Trans-Siberian Orchestra is gearing up for its annual holiday tour, but founder Paul O’Neill is still eyeballing the group’s impending move to Broadway.
O’Neill tells Billboard.com that he and his creative partners have two rock musicals in the works for the Great White Way. “Romanov: What Kings Must Whisper,” a rock opera about the Russia’s Bolshevik Revolution in 1918, is “the furthest along, just because it’s completely written and scored and ready to go.” “Romanov” was actually supposed to be TSO’s first album in 1994, he says, “but a number of people who have a lot of credibility on Broadway heard it and said it’s too good to just go and do a record. It should be a Broadway musical, and I always wanted to take on Broadway, so we pulled it back.”
Also on tap is “Gutter Ballet,” which O’Neill started as a 1989 album for the group Savatage. He and Savatage frontman Jon Oliva plan to “rewrite some songs” from the original album. “We used some of the themes on other projects already,” O’Neill notes, “but we won’t do the same song in two different rock operas.”

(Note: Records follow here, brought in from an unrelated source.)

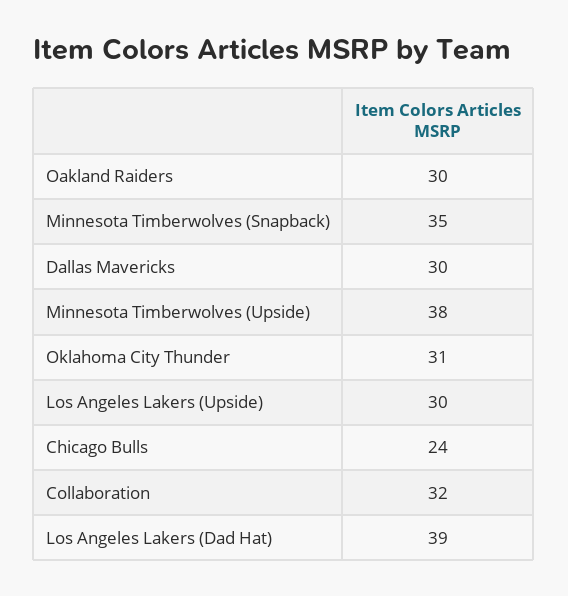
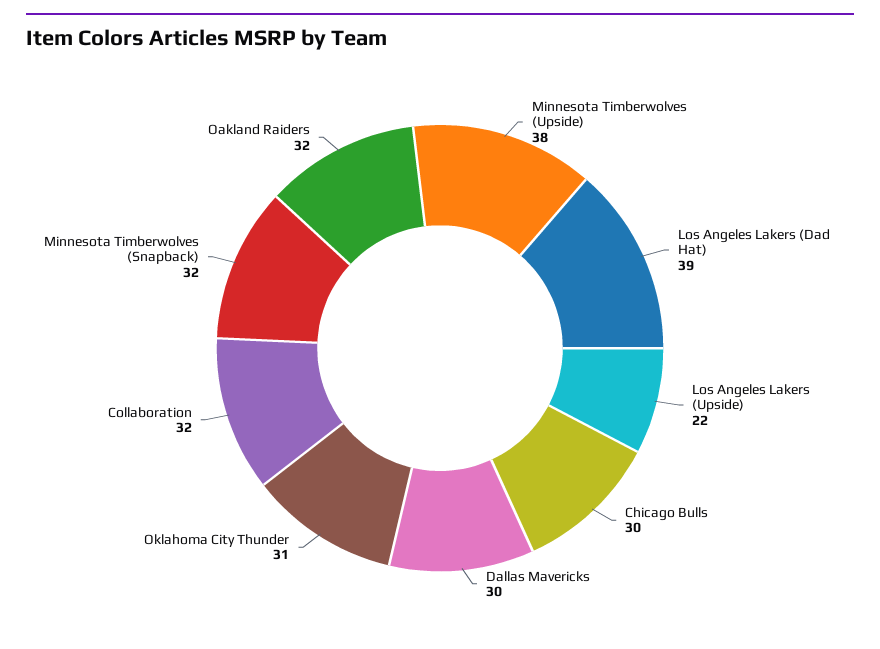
  {
-   "Oakland Raiders": 30,
+   "Oakland Raiders": 32,
-   "Minnesota Timberwolves (Snapback)": 35,
+   "Minnesota Timberwolves (Snapback)": 32,
    "Dallas Mavericks": 30,
    "Minnesota Timberwolves (Upside)": 38,
    "Oklahoma City Thunder": 31,
-   "Los Angeles Lakers (Upside)": 30,
+   "Los Angeles Lakers (Upside)": 22,
-   "Chicago Bulls": 24,
+   "Chicago Bulls": 30,
    "Collaboration": 32,
    "Los Angeles Lakers (Dad Hat)": 39
  }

There’s no hard and fast deadline for either endeavor to hit the stage, but O’Neill says that in both cases TSO will release an album before the production opens. “We’ll do the opposite of the normal Broadway thing,” he explains. “Usually a musical goes up on Broadway and then they release the cast album. We’re going to release the album and then go on Broadway.” Before anything happens, though, O’Neill says he has to “find the right voice to go with the right character,” a painstaking process that sometimes takes a back seat to TSO’s touring concerns.

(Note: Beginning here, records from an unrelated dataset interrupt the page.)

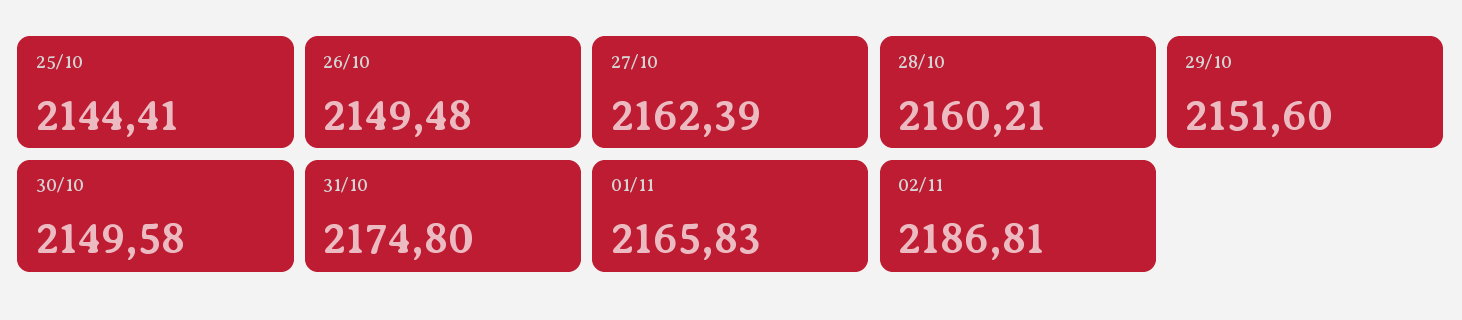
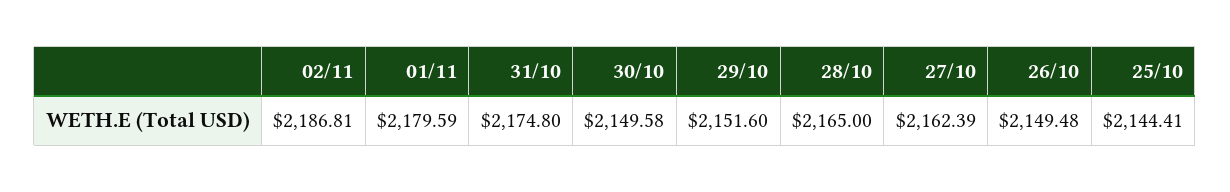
  {
    "25/10": 2144.41,
    "26/10": 2149.48,
    "27/10": 2162.39,
-   "28/10": 2160.21,
+   "28/10": 2165,
    "29/10": 2151.6,
    "30/10": 2149.58,
    "31/10": 2174.8,
-   "01/11": 2165.83,
+   "01/11": 2179.59,
    "02/11": 2186.81
  }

“My biggest problem is simply time,” he says with a laugh. “I need to get one of those magical stopwatches where time freezes and I can play catchup. But after we finish the winter tour, technically we have January off. So we’re going to take a look and figure out where to concentrate our forces and where to concentrate the talent and what to do next.”
TSO’s winter tour kicks off Nov. 3 with companies in Youngstown, Ohio, and Omaha, Neb., and wraps Dec. 30 in St. Louis and Auburn Hills, Mich. The troupe’s 2009 jaunt drew more than 1.2 million fans, grossing nearly $45 million. A special vinyl release of TSO’s latest album, 2009’s “Night Castle,” is on tap for release in the U.S., while “Beethoven’s Last Night” is due out in Europe, restoring 90 pages of poetry that had to be dropped from the CD booklet when it was originally issued in 2000.
O’Neill is also prepping for TSO’s first European tour, which begins in mid-March with dates in Germany and Austria.
“Honestly, I’m really nervous about that tour,” O’Neill says. “About 40 people came over and reviewed the band last year in preparation, and we got banner headlines like, ‘Enough pyro to barbecue an entire school of blue whales,’ and it just got better from there, and I was like, ‘Whoa…’ Buzz is a good thing, but it’s also a scary thing because you have to live up to the hype, and you don’t want to let the audiences down. So we have our work cut out for us.”